Pasukan pemerintah Suriah kemudian menarik diri dari kota Sweida, yang sebelumnya menjadi pusat bentrokan antara kelompok Druze dan Bedouin. Penarikan ini membantu meredakan situasi.
Israel Lancarkan Serangan Udara Menjelang Gencatan Senjata
Sebelum gencatan senjata berjalan, militer Israel meluncurkan serangan udara ke wilayah selatan Suriah sebagai respons terhadap bentrokan berdarah antara kelompok Druze dan Bedouin.
Laporan dari AFP dan Times of Israel menyebut bahwa serangan tersebut menargetkan wilayah Damaskus dan menggunakan drone. Militer Israel menyatakan bahwa mereka terus memantau perkembangan di Suriah bagian selatan dan bersiap menghadapi berbagai skenario.
“IDF terus memantau dan merespons aktivitas di Suriah selatan, terutama ancaman terhadap komunitas Druze,” tegas pernyataan militer Israel.
Serangan ini menyebabkan dua warga sipil mengalami luka-luka di pusat kota Damaskus. Ketegangan meningkat setelah pasukan keamanan Suriah masuk ke Sweida pada awal pekan untuk mengendalikan bentrokan antar milisi. Namun, kehadiran mereka justru memicu bentrokan baru dengan milisi Druze.
Israel Tambah Pasukan ke Perbatasan Suriah
Setelah gencatan senjata sebelumnya gagal, militer Israel memperkuat intensitas serangan pada Rabu (16/7) dan menyampaikan rencana untuk menambah pasukan di perbatasan Suriah.

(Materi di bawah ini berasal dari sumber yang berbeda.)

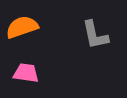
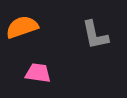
pink trapezoid: moved 12 px right
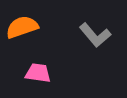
gray L-shape: rotated 28 degrees counterclockwise
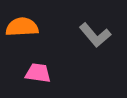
orange semicircle: rotated 16 degrees clockwise
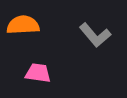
orange semicircle: moved 1 px right, 2 px up
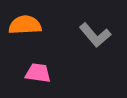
orange semicircle: moved 2 px right
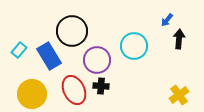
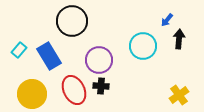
black circle: moved 10 px up
cyan circle: moved 9 px right
purple circle: moved 2 px right
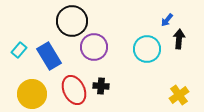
cyan circle: moved 4 px right, 3 px down
purple circle: moved 5 px left, 13 px up
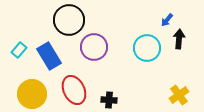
black circle: moved 3 px left, 1 px up
cyan circle: moved 1 px up
black cross: moved 8 px right, 14 px down
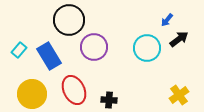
black arrow: rotated 48 degrees clockwise
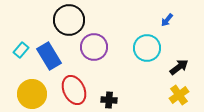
black arrow: moved 28 px down
cyan rectangle: moved 2 px right
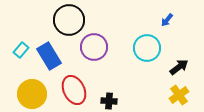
black cross: moved 1 px down
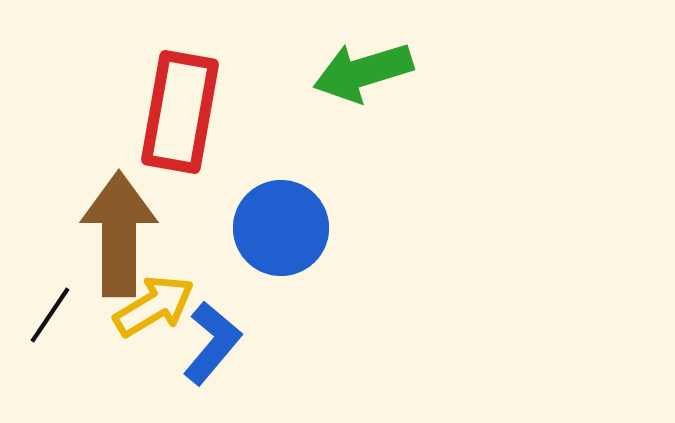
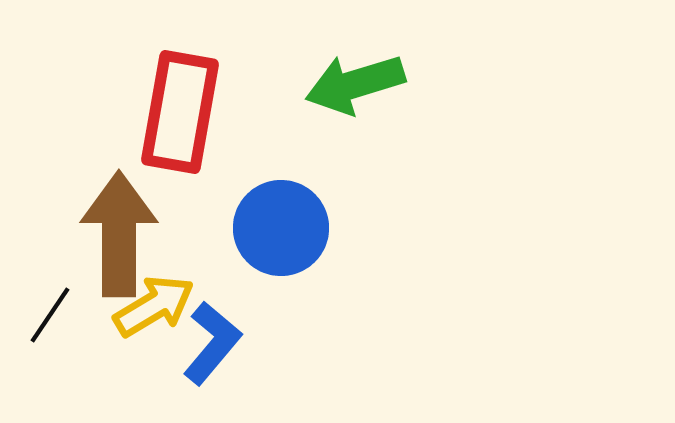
green arrow: moved 8 px left, 12 px down
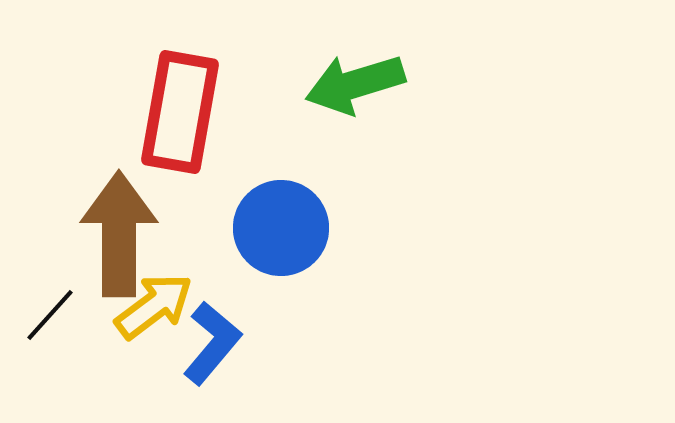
yellow arrow: rotated 6 degrees counterclockwise
black line: rotated 8 degrees clockwise
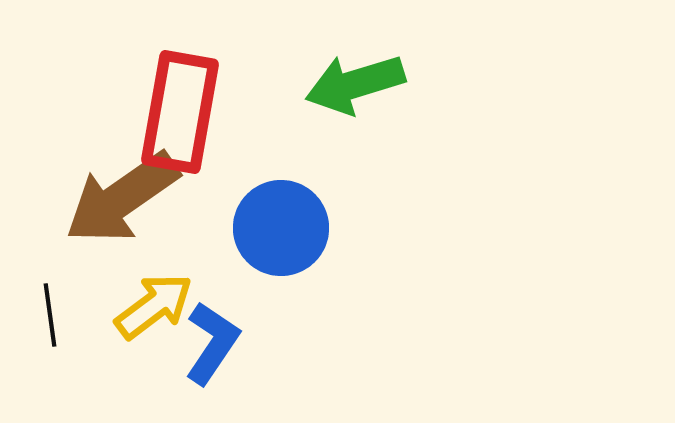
brown arrow: moved 3 px right, 36 px up; rotated 125 degrees counterclockwise
black line: rotated 50 degrees counterclockwise
blue L-shape: rotated 6 degrees counterclockwise
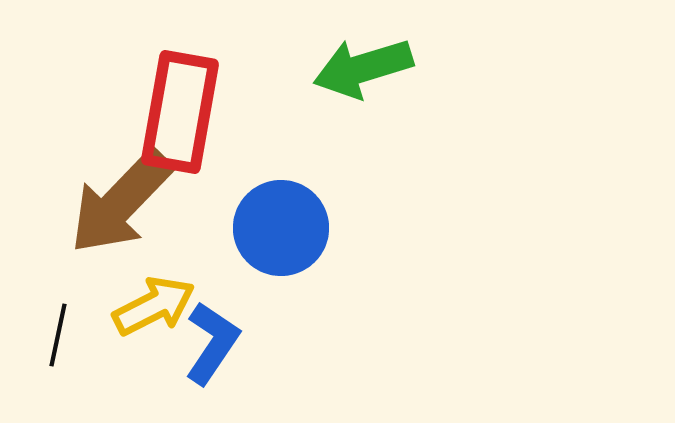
green arrow: moved 8 px right, 16 px up
brown arrow: moved 1 px left, 4 px down; rotated 11 degrees counterclockwise
yellow arrow: rotated 10 degrees clockwise
black line: moved 8 px right, 20 px down; rotated 20 degrees clockwise
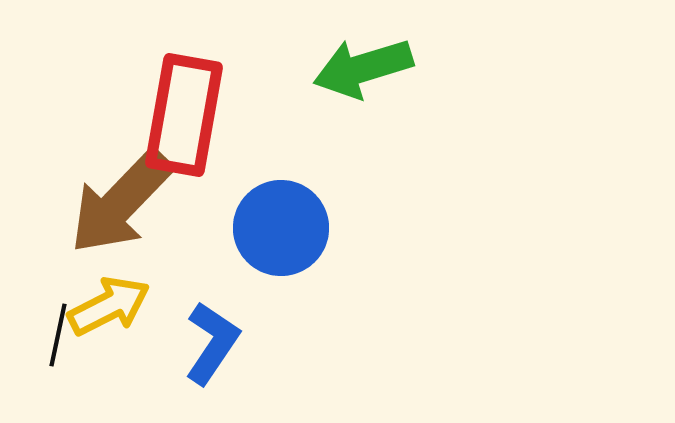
red rectangle: moved 4 px right, 3 px down
yellow arrow: moved 45 px left
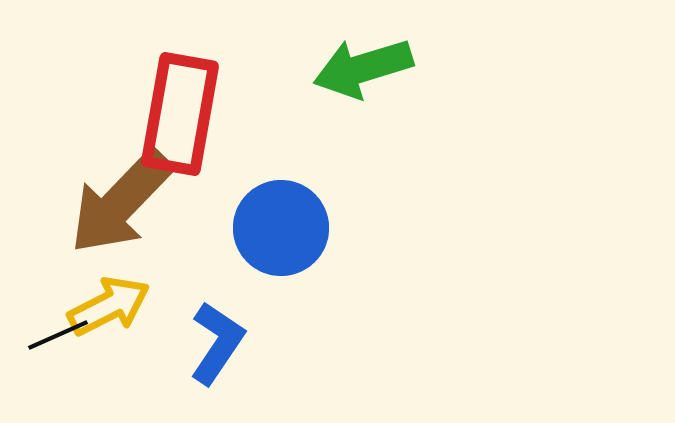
red rectangle: moved 4 px left, 1 px up
black line: rotated 54 degrees clockwise
blue L-shape: moved 5 px right
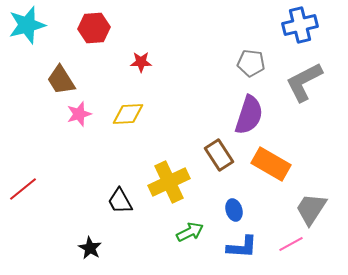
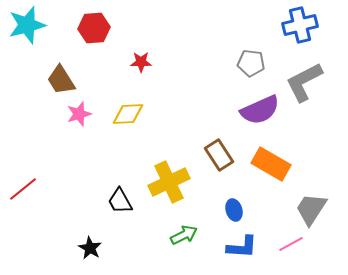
purple semicircle: moved 11 px right, 5 px up; rotated 48 degrees clockwise
green arrow: moved 6 px left, 3 px down
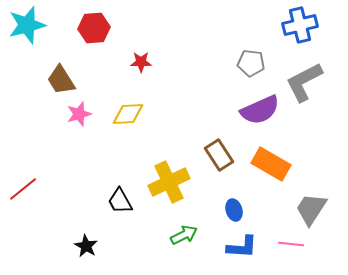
pink line: rotated 35 degrees clockwise
black star: moved 4 px left, 2 px up
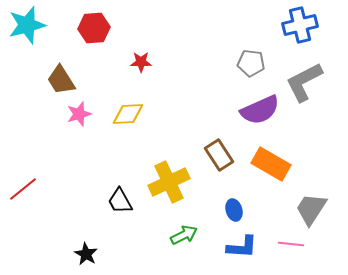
black star: moved 8 px down
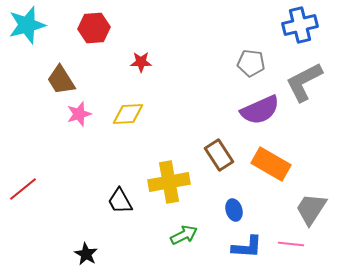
yellow cross: rotated 15 degrees clockwise
blue L-shape: moved 5 px right
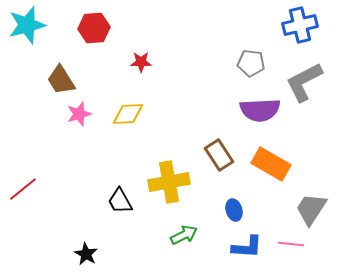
purple semicircle: rotated 21 degrees clockwise
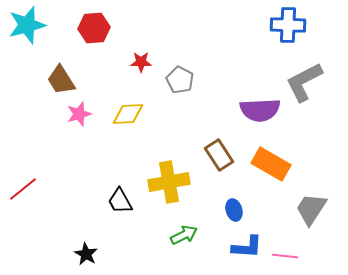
blue cross: moved 12 px left; rotated 16 degrees clockwise
gray pentagon: moved 71 px left, 17 px down; rotated 20 degrees clockwise
pink line: moved 6 px left, 12 px down
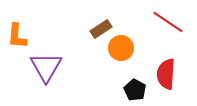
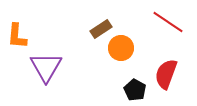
red semicircle: rotated 16 degrees clockwise
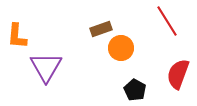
red line: moved 1 px left, 1 px up; rotated 24 degrees clockwise
brown rectangle: rotated 15 degrees clockwise
red semicircle: moved 12 px right
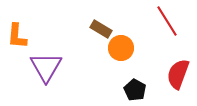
brown rectangle: rotated 50 degrees clockwise
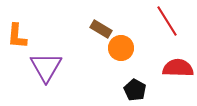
red semicircle: moved 6 px up; rotated 72 degrees clockwise
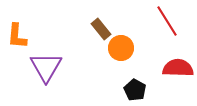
brown rectangle: rotated 20 degrees clockwise
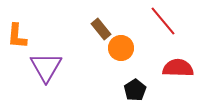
red line: moved 4 px left; rotated 8 degrees counterclockwise
black pentagon: rotated 10 degrees clockwise
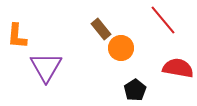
red line: moved 1 px up
red semicircle: rotated 8 degrees clockwise
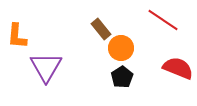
red line: rotated 16 degrees counterclockwise
red semicircle: rotated 12 degrees clockwise
black pentagon: moved 13 px left, 13 px up
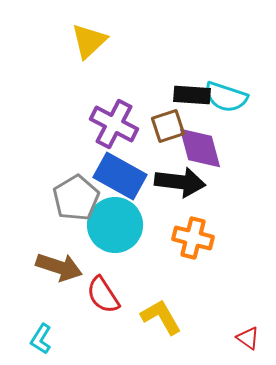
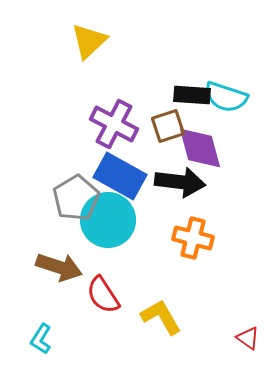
cyan circle: moved 7 px left, 5 px up
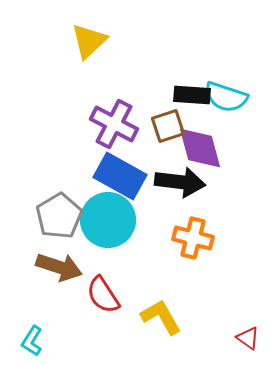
gray pentagon: moved 17 px left, 18 px down
cyan L-shape: moved 9 px left, 2 px down
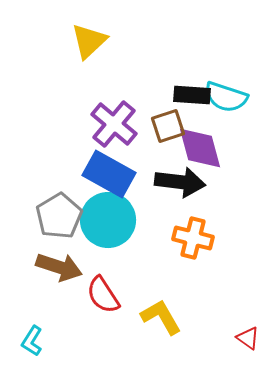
purple cross: rotated 12 degrees clockwise
blue rectangle: moved 11 px left, 2 px up
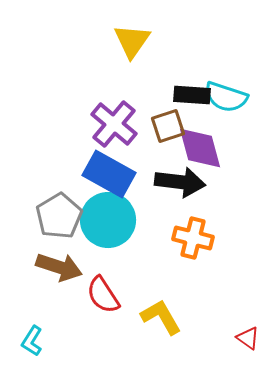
yellow triangle: moved 43 px right; rotated 12 degrees counterclockwise
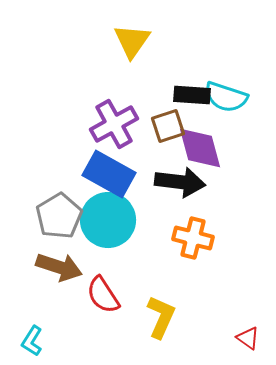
purple cross: rotated 21 degrees clockwise
yellow L-shape: rotated 54 degrees clockwise
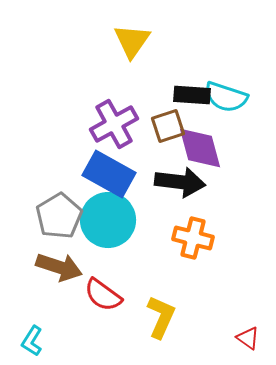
red semicircle: rotated 21 degrees counterclockwise
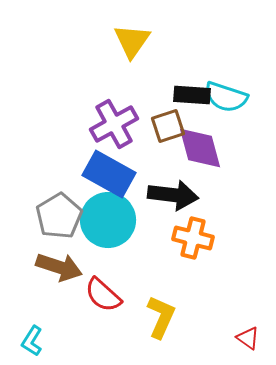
black arrow: moved 7 px left, 13 px down
red semicircle: rotated 6 degrees clockwise
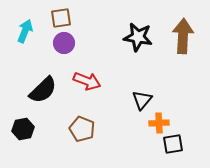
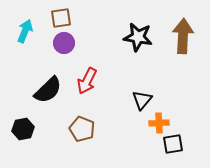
red arrow: rotated 96 degrees clockwise
black semicircle: moved 5 px right
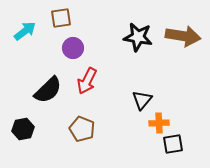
cyan arrow: rotated 30 degrees clockwise
brown arrow: rotated 96 degrees clockwise
purple circle: moved 9 px right, 5 px down
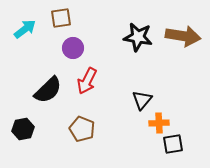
cyan arrow: moved 2 px up
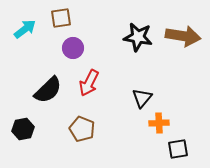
red arrow: moved 2 px right, 2 px down
black triangle: moved 2 px up
black square: moved 5 px right, 5 px down
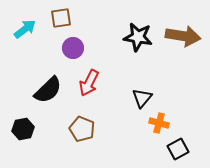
orange cross: rotated 18 degrees clockwise
black square: rotated 20 degrees counterclockwise
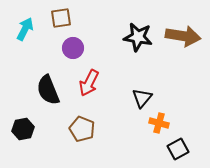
cyan arrow: rotated 25 degrees counterclockwise
black semicircle: rotated 112 degrees clockwise
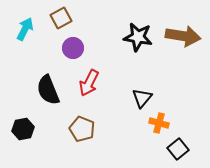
brown square: rotated 20 degrees counterclockwise
black square: rotated 10 degrees counterclockwise
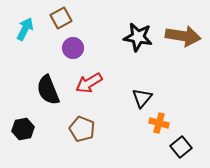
red arrow: rotated 32 degrees clockwise
black square: moved 3 px right, 2 px up
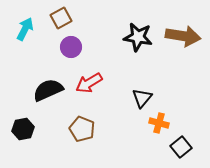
purple circle: moved 2 px left, 1 px up
black semicircle: rotated 88 degrees clockwise
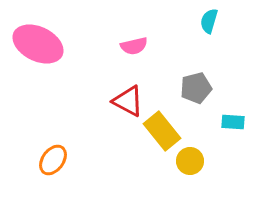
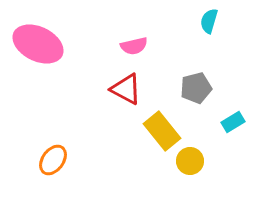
red triangle: moved 2 px left, 12 px up
cyan rectangle: rotated 35 degrees counterclockwise
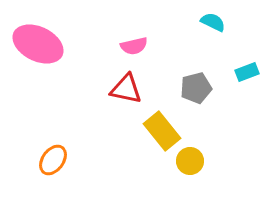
cyan semicircle: moved 4 px right, 1 px down; rotated 100 degrees clockwise
red triangle: rotated 16 degrees counterclockwise
cyan rectangle: moved 14 px right, 50 px up; rotated 10 degrees clockwise
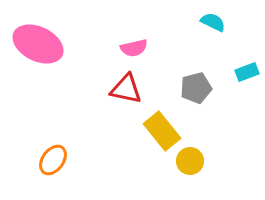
pink semicircle: moved 2 px down
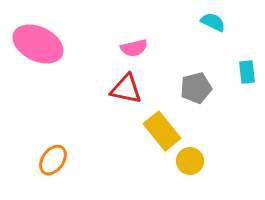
cyan rectangle: rotated 75 degrees counterclockwise
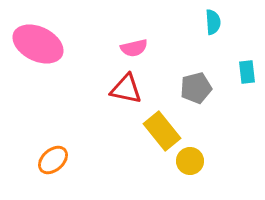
cyan semicircle: rotated 60 degrees clockwise
orange ellipse: rotated 12 degrees clockwise
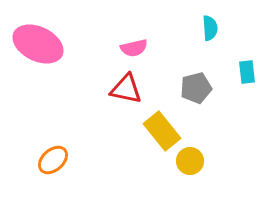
cyan semicircle: moved 3 px left, 6 px down
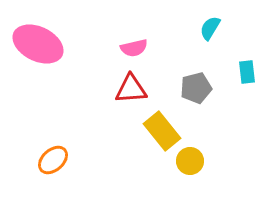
cyan semicircle: rotated 145 degrees counterclockwise
red triangle: moved 5 px right; rotated 16 degrees counterclockwise
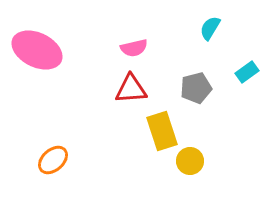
pink ellipse: moved 1 px left, 6 px down
cyan rectangle: rotated 60 degrees clockwise
yellow rectangle: rotated 21 degrees clockwise
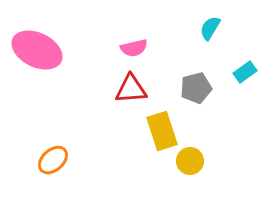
cyan rectangle: moved 2 px left
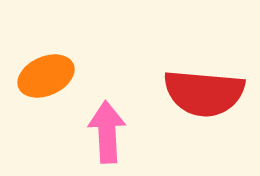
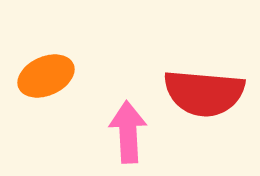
pink arrow: moved 21 px right
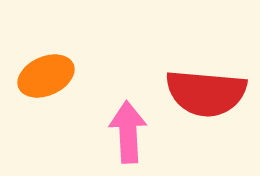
red semicircle: moved 2 px right
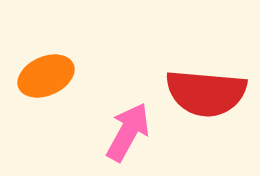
pink arrow: rotated 32 degrees clockwise
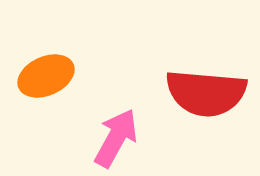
pink arrow: moved 12 px left, 6 px down
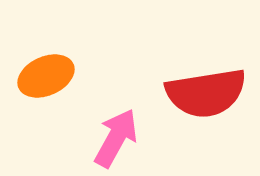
red semicircle: rotated 14 degrees counterclockwise
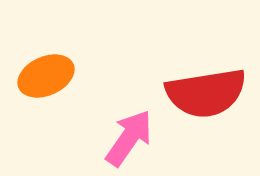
pink arrow: moved 13 px right; rotated 6 degrees clockwise
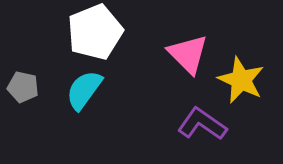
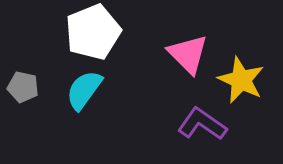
white pentagon: moved 2 px left
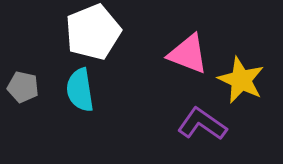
pink triangle: rotated 24 degrees counterclockwise
cyan semicircle: moved 4 px left; rotated 45 degrees counterclockwise
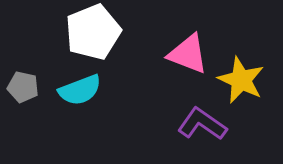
cyan semicircle: rotated 102 degrees counterclockwise
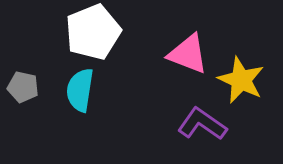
cyan semicircle: rotated 120 degrees clockwise
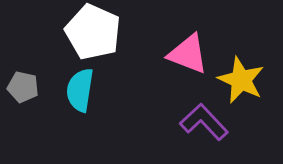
white pentagon: rotated 26 degrees counterclockwise
purple L-shape: moved 2 px right, 2 px up; rotated 12 degrees clockwise
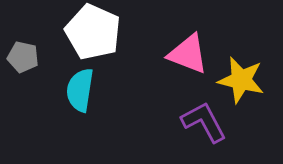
yellow star: rotated 12 degrees counterclockwise
gray pentagon: moved 30 px up
purple L-shape: rotated 15 degrees clockwise
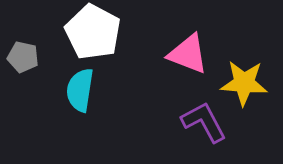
white pentagon: rotated 4 degrees clockwise
yellow star: moved 3 px right, 3 px down; rotated 9 degrees counterclockwise
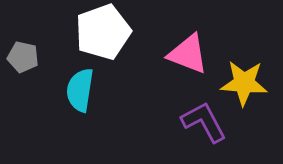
white pentagon: moved 10 px right; rotated 24 degrees clockwise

“Kami memutuskan untuk memperkuat pasukan di wilayah perbatasan Suriah sesuai dengan perkembangan situasi,” ujar militer Israel.
Bentrokan yang berlangsung selama sepekan menewaskan puluhan orang. Meski begitu, kesepakatan gencatan senjata terbaru ini membuka harapan untuk meredakan konflik dan memulai proses perdamaian secara lebih konkret.